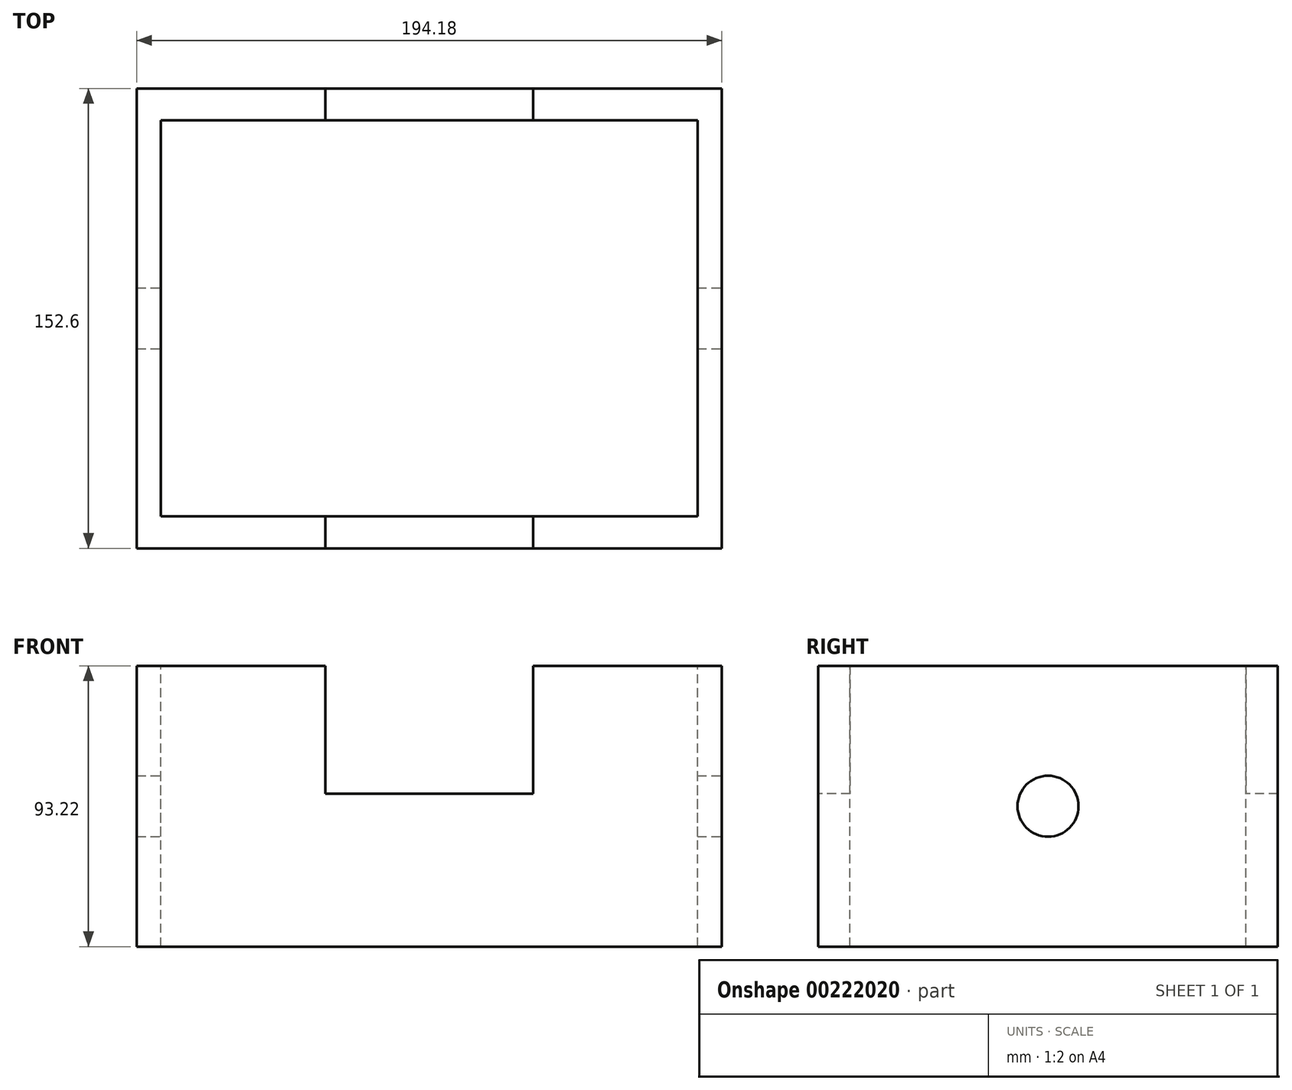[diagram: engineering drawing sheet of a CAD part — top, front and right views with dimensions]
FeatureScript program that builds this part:
annotation { "Feature Type Name" : "Feature", "Feature Type Description" : "" }
export const myFeature = defineFeature(function(context is Context, id is Id, definition is map)
    precondition{}
    {
        {
            var Q0;
            Q0=qCreatedBy(makeId("Top.planeOp"),FACE);
            var sketch = newSketch(context, id + "F0", { "sketchPlane" : qUnion([Q0])});
            skLineSegment(sketch, "E0.bottom", {"start": v(97.1, -76.3) * mm, "end": v(-97.1, -76.3) * mm});
            skLineSegment(sketch, "E0.top", {"start": v(97.1, 76.3) * mm, "end": v(-97.1, 76.3) * mm});
            skLineSegment(sketch, "E0.left", {"start": v(97.1, -76.3) * mm, "end": v(97.1, 76.3) * mm});
            skLineSegment(sketch, "E0.right", {"start": v(-97.1, -76.3) * mm, "end": v(-97.1, 76.3) * mm});
            skPoint(sketch, "E0.middle", {"position": v(0, 0) * mm});
            skSolve(sketch);
        }
        {
            var Q0;
            Q0 = qSketchRegion(id + "F0", true);
            extrude(context, id + "F1", {"entities" : qUnion([Q0]), "depth" : 93.22 * mm});
        }
        {
            var Q0;
            Q0=makeQuery(id+"F1.opExtrude","CAP_FACE",FACE,{"disambiguationData":[OSD([sQuery(id+"F0.wireOp",EDGE,"E0.bottom"),sQuery(id+"F0.wireOp",EDGE,"E0.top"),sQuery(id+"F0.wireOp",EDGE,"E0.left"),sQuery(id+"F0.wireOp",EDGE,"E0.right")])],"isStart":false});
            var sketch = newSketch(context, id + "F2", { "sketchPlane" : qUnion([Q0])});
            skLineSegment(sketch, "E1.bottom", {"start": v(89.07, -65.72) * mm, "end": v(-89.07, -65.72) * mm});
            skLineSegment(sketch, "E1.top", {"start": v(89.07, 65.72) * mm, "end": v(-89.07, 65.72) * mm});
            skLineSegment(sketch, "E1.left", {"start": v(89.07, -65.72) * mm, "end": v(89.07, 65.72) * mm});
            skLineSegment(sketch, "E1.right", {"start": v(-89.07, -65.72) * mm, "end": v(-89.07, 65.72) * mm});
            skPoint(sketch, "E1.middle", {"position": v(0, 0) * mm});
            skSolve(sketch);
        }
        {
            var Q0;
            Q0 = qSketchRegion(id + "F2", true);
            extrude(context, id + "F3", {"entities" : qUnion([Q0]), "operationType" : NewBodyOperationType.REMOVE, "oppositeDirection" : true, "depth" : 149.6 * mm});
        }
        {
            var Q0;
            Q0=makeQuery(id+"F1.opExtrude","SWEPT_FACE",FACE,{"disambiguationData":[OSD([sQuery(id+"F0.wireOp",EDGE,"E0.bottom")])]});
            var sketch = newSketch(context, id + "F4", { "sketchPlane" : qUnion([Q0])});
            skLineSegment(sketch, "E2.bottom", {"start": v(34.5, 50.74) * mm, "end": v(-34.5, 50.74) * mm});
            skLineSegment(sketch, "E2.top", {"start": v(34.5, 135.7) * mm, "end": v(-34.5, 135.7) * mm});
            skLineSegment(sketch, "E2.left", {"start": v(34.5, 50.74) * mm, "end": v(34.5, 135.7) * mm});
            skLineSegment(sketch, "E2.right", {"start": v(-34.5, 50.74) * mm, "end": v(-34.5, 135.7) * mm});
            skPoint(sketch, "E2.middle", {"position": v(0, 93.22) * mm});
            skSolve(sketch);
        }
        {
            var Q0;
            Q0 = qSketchRegion(id + "F4", true);
            extrude(context, id + "F5", {"entities" : qUnion([Q0]), "operationType" : NewBodyOperationType.REMOVE, "oppositeDirection" : true, "depth" : 236.73 * mm});
        }
        {
            var Q0;
            Q0=makeQuery(id+"F1.opExtrude","SWEPT_FACE",FACE,{"disambiguationData":[OSD([sQuery(id+"F0.wireOp",EDGE,"E0.left")])]});
            var sketch = newSketch(context, id + "F6", { "sketchPlane" : qUnion([Q0])});
            skCircle(sketch, "E3", {"center": v(0, 46.6) * mm, "radius": 10.11 * mm});
            skPoint(sketch, "E3.centerSnap0", {"position": v(-76.3, 46.6) * mm});
            skSolve(sketch);
        }
        {
            var Q0;
            Q0 = qSketchRegion(id + "F6", true);
            extrude(context, id + "F7", {"entities" : qUnion([Q0]), "operationType" : NewBodyOperationType.REMOVE, "oppositeDirection" : true, "depth" : 293.62 * mm});
        }
    });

● ● ● ● ●

#### Exercise description:
Retype every line of the records above word for word, leaving out the images.

#### Solution to the problem:
[diagram: engineering drawing sheet of a CAD part — top, front and right views with dimensions]
FeatureScript program that builds this part:
annotation { "Feature Type Name" : "Feature", "Feature Type Description" : "" }
export const myFeature = defineFeature(function(context is Context, id is Id, definition is map)
    precondition{}
    {
        {
            var Q0;
            Q0=qCreatedBy(makeId("Top.planeOp"),FACE);
            var sketch = newSketch(context, id + "F0", { "sketchPlane" : qUnion([Q0])});
            skLineSegment(sketch, "E0.bottom", {"start": v(97.1, -76.3) * mm, "end": v(-97.1, -76.3) * mm});
            skLineSegment(sketch, "E0.top", {"start": v(97.1, 76.3) * mm, "end": v(-97.1, 76.3) * mm});
            skLineSegment(sketch, "E0.left", {"start": v(97.1, -76.3) * mm, "end": v(97.1, 76.3) * mm});
            skLineSegment(sketch, "E0.right", {"start": v(-97.1, -76.3) * mm, "end": v(-97.1, 76.3) * mm});
            skPoint(sketch, "E0.middle", {"position": v(0, 0) * mm});
            skSolve(sketch);
        }
        {
            var Q0;
            Q0 = qSketchRegion(id + "F0", true);
            extrude(context, id + "F1", {"entities" : qUnion([Q0]), "depth" : 93.22 * mm});
        }
        {
            var Q0;
            Q0=makeQuery(id+"F1.opExtrude","CAP_FACE",FACE,{"disambiguationData":[OSD([sQuery(id+"F0.wireOp",EDGE,"E0.bottom"),sQuery(id+"F0.wireOp",EDGE,"E0.top"),sQuery(id+"F0.wireOp",EDGE,"E0.left"),sQuery(id+"F0.wireOp",EDGE,"E0.right")])],"isStart":false});
            var sketch = newSketch(context, id + "F2", { "sketchPlane" : qUnion([Q0])});
            skLineSegment(sketch, "E1.bottom", {"start": v(89.07, -65.72) * mm, "end": v(-89.07, -65.72) * mm});
            skLineSegment(sketch, "E1.top", {"start": v(89.07, 65.72) * mm, "end": v(-89.07, 65.72) * mm});
            skLineSegment(sketch, "E1.left", {"start": v(89.07, -65.72) * mm, "end": v(89.07, 65.72) * mm});
            skLineSegment(sketch, "E1.right", {"start": v(-89.07, -65.72) * mm, "end": v(-89.07, 65.72) * mm});
            skPoint(sketch, "E1.middle", {"position": v(0, 0) * mm});
            skSolve(sketch);
        }
        {
            var Q0;
            Q0 = qSketchRegion(id + "F2", true);
            extrude(context, id + "F3", {"entities" : qUnion([Q0]), "operationType" : NewBodyOperationType.REMOVE, "oppositeDirection" : true, "depth" : 149.6 * mm});
        }
        {
            var Q0;
            Q0=makeQuery(id+"F1.opExtrude","SWEPT_FACE",FACE,{"disambiguationData":[OSD([sQuery(id+"F0.wireOp",EDGE,"E0.bottom")])]});
            var sketch = newSketch(context, id + "F4", { "sketchPlane" : qUnion([Q0])});
            skLineSegment(sketch, "E2.bottom", {"start": v(34.5, 50.74) * mm, "end": v(-34.5, 50.74) * mm});
            skLineSegment(sketch, "E2.top", {"start": v(34.5, 135.7) * mm, "end": v(-34.5, 135.7) * mm});
            skLineSegment(sketch, "E2.left", {"start": v(34.5, 50.74) * mm, "end": v(34.5, 135.7) * mm});
            skLineSegment(sketch, "E2.right", {"start": v(-34.5, 50.74) * mm, "end": v(-34.5, 135.7) * mm});
            skPoint(sketch, "E2.middle", {"position": v(0, 93.22) * mm});
            skSolve(sketch);
        }
        {
            var Q0;
            Q0 = qSketchRegion(id + "F4", true);
            extrude(context, id + "F5", {"entities" : qUnion([Q0]), "operationType" : NewBodyOperationType.REMOVE, "oppositeDirection" : true, "depth" : 236.73 * mm});
        }
        {
            var Q0;
            Q0=makeQuery(id+"F1.opExtrude","SWEPT_FACE",FACE,{"disambiguationData":[OSD([sQuery(id+"F0.wireOp",EDGE,"E0.left")])]});
            var sketch = newSketch(context, id + "F6", { "sketchPlane" : qUnion([Q0])});
            skCircle(sketch, "E3", {"center": v(0, 46.6) * mm, "radius": 10.11 * mm});
            skPoint(sketch, "E3.centerSnap0", {"position": v(-76.3, 46.6) * mm});
            skSolve(sketch);
        }
        {
            var Q0;
            Q0 = qSketchRegion(id + "F6", true);
            extrude(context, id + "F7", {"entities" : qUnion([Q0]), "operationType" : NewBodyOperationType.REMOVE, "oppositeDirection" : true, "depth" : 293.62 * mm});
        }
    });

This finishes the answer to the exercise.